Required actions:
**1)** List every number that appears in the MRSA prevention article.
**2)** In the MRSA prevention article, what did the Veterans Affairs hospital in Pittsburgh use to test new patients for staph?

Document extract:
━━━
The Joint Commission, an independent, nonprofit group that sets standards for the nation's hospitals, doesn't have specific rules on how to prevent MRSA.
The commission's Dr. Robert Wise said the organization wants to see evidence that MRSA testing and other measures work. He said the commission hopes to have an answer early next year and then will then decide whether to adopt new standards.
Perhaps the commission will review an experiment done in Pittsburgh. There, the Veterans Affairs hospital tested new patients for staph, using a nose swab. They isolated those who had the germ, and annual infection rates fell from about 60 to 18 cases, said Dr. Rajiv Jain.
The staph bug used to cause "occasional" deaths, but no patient has died since 2005 when testing of all patients began, said Jain, who is with the VA's MRSA prevention program.
━━━
Provided information:

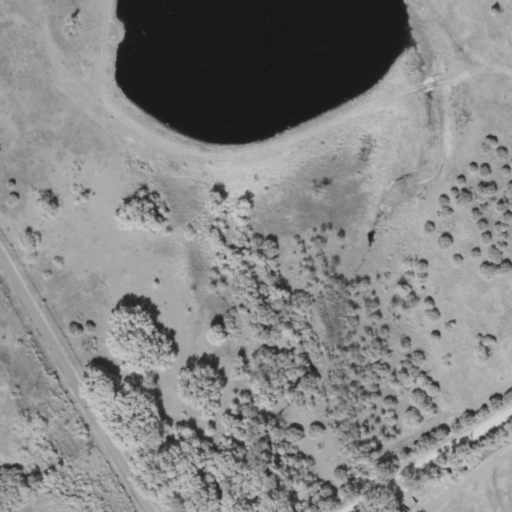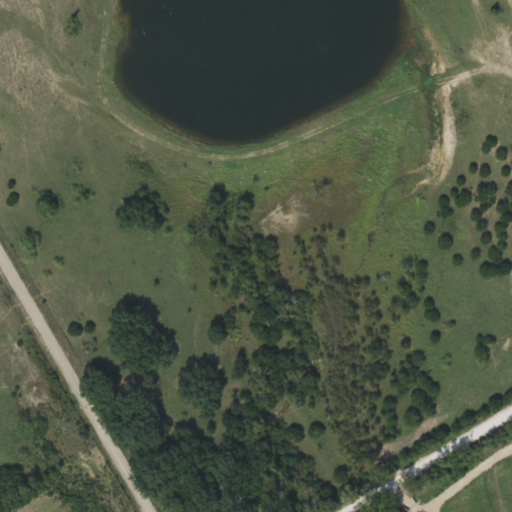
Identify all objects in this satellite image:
road: (76, 379)
road: (436, 464)
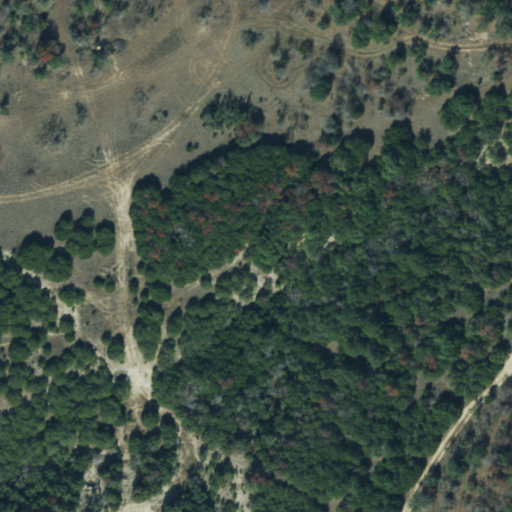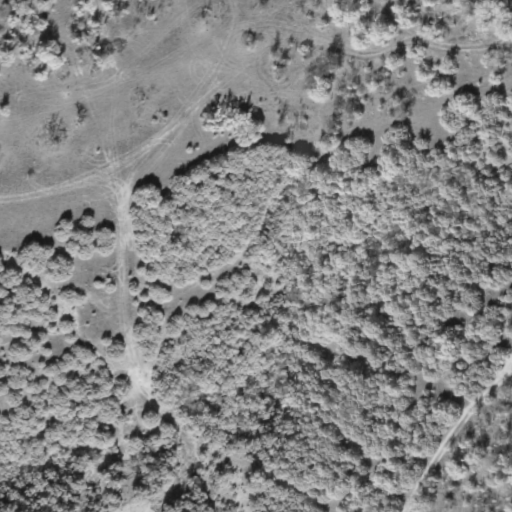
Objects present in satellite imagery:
road: (178, 299)
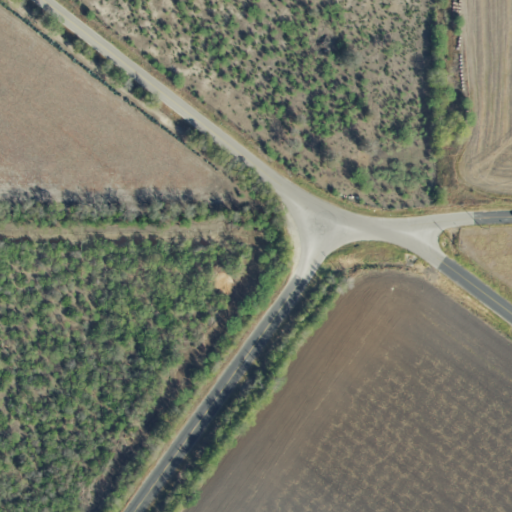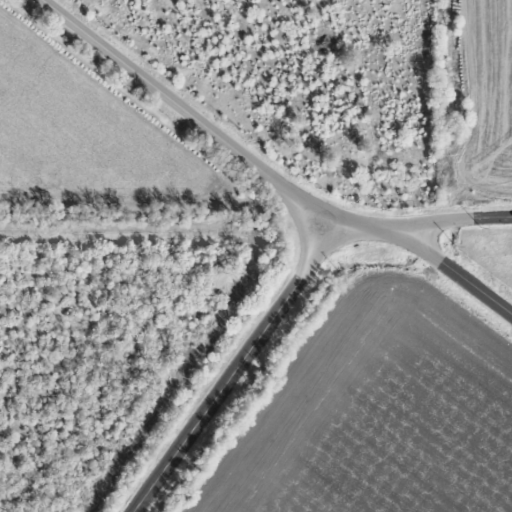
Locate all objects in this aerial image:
━━━
Problem solutions:
**1)** 60, 18, 2005

**2)** A nose swab.